- Born: Karl Kuentz 18 February 1897 Ranspach, German Empire
- Died: 7 April 2005 (aged 108) Colmar, France
- Branch: Imperial German Army French Army
- Service years: 1916–1918 1939–1940
- Conflicts: World War I • Western Front • Eastern Front; World War II;

= Charles Kuentz (soldier) =

Alsatian soldier (1897–2005)

Charles Kuentz (18 February 1897 – 7 April 2005) was an Alsatian centenarian and veteran of World War I. He is known for having served in the German army during the Battle of Passchendaele in World War I, and the French army during World War II. He lived to the age of 108, dying in 2005.

Kuentz was born in Ranspach, Alsace, the son of a railwayman, and was conscripted by the Kaiser's army at the age of 19, since Alsace-Lorraine and its Franco-German ethnic population had been under German authority since 1871, following the French defeat in the Franco-Prussian War. While serving in the Imperial German Army during World War I, he saw action on both the Eastern and Western Fronts.

Following the Armistice on 11 November 1918, Kuentz returned home, even before he was officially mustered out of his unit. He returned to civilian life as a postal employee, married, and had four children. His homeland was now back under French control, and Kuentz chose to acquire the French nationality so at the outbreak of the Second World War he was called to service once again, but this time by France; however, his service was short-lived, as he was soon absolved of his obligation due to his age and marital/family status. When France surrendered to Germany in 1940, he was once again a German citizen. His son François was conscripted by the German military during the war and served in the Waffen SS. François was killed in action in 1944, during the Allies' Invasion of Normandy. After the fall of the Third Reich, Kuentz became once again a French citizen, which he would remain for the rest of his life.

In November 2004, he met British veteran Harry Patch, who had fought on the opposing side of him in the Battle of Passchendaele. This was filmed and later shown in the BBC One documentary The Last Tommy, broadcast in November 2005.

In that same year, Kuentz gave a series of thirty interviews, the purpose of which was to share his recollections of The Great War.

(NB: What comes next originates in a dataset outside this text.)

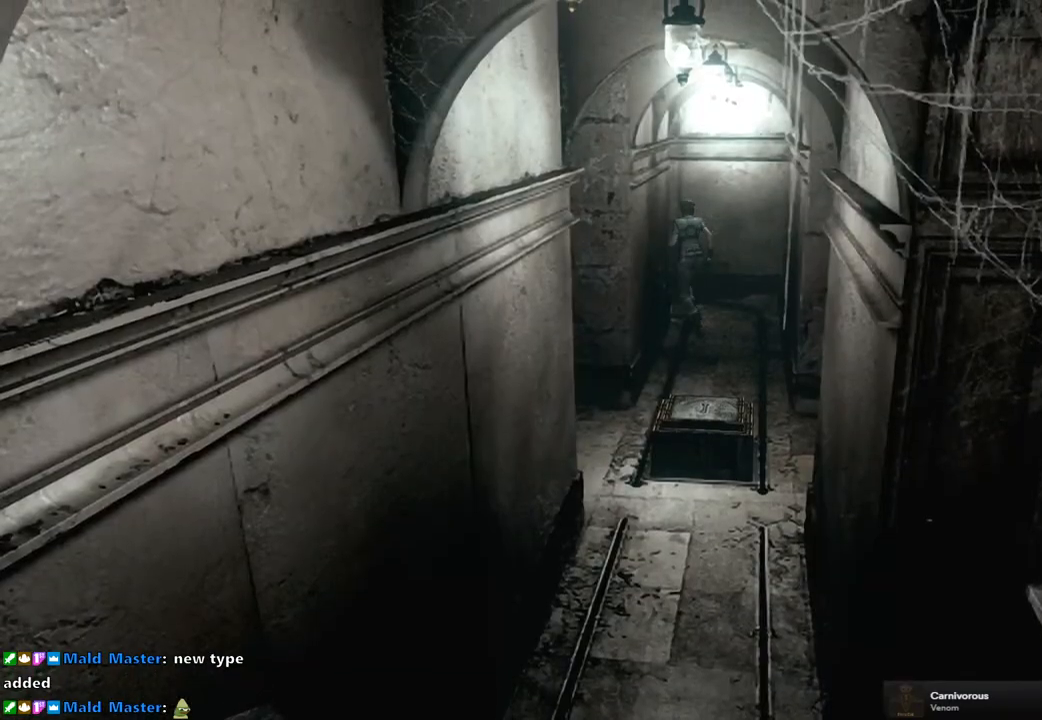
{"buttons": ["SQUARE", "DPAD_UP", "DPAD_LEFT"], "left_stick": "center", "right_stick": "center", "events": [[483, "DPAD_LEFT", "down"]]}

He said that his aim in doing so was to ensure that the war would not be forgotten, and thus that such a tragedy would not be repeated.

Kuentz died in Colmar, aged 108 years and 48 days. He and his family had always considered themselves to be French, and he had been a member of multiple French patriotic organizations. At his funeral, which was attended by an honour guard composed of members from the patriotic organizations of which he himself had been a member, his coffin was draped with the French Flag.

At the time of his death, Kuentz was (although incorrectly) believed to have been the Imperial German Army's (and indeed all of Germany's) last surviving veteran of The Great War.